Start at the top of the records below and copy them exactly to the end.

++++++++++++++++++++

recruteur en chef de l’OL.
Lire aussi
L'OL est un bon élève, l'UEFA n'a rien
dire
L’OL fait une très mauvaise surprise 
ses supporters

++++++++++++++++++++

■ **Answer box**:
recruteur en chef de l’OL.
Lire aussi
L'OL est un bon élève, l'UEFA n'a rien
dire
L’OL fait une très mauvaise surprise 
ses supporters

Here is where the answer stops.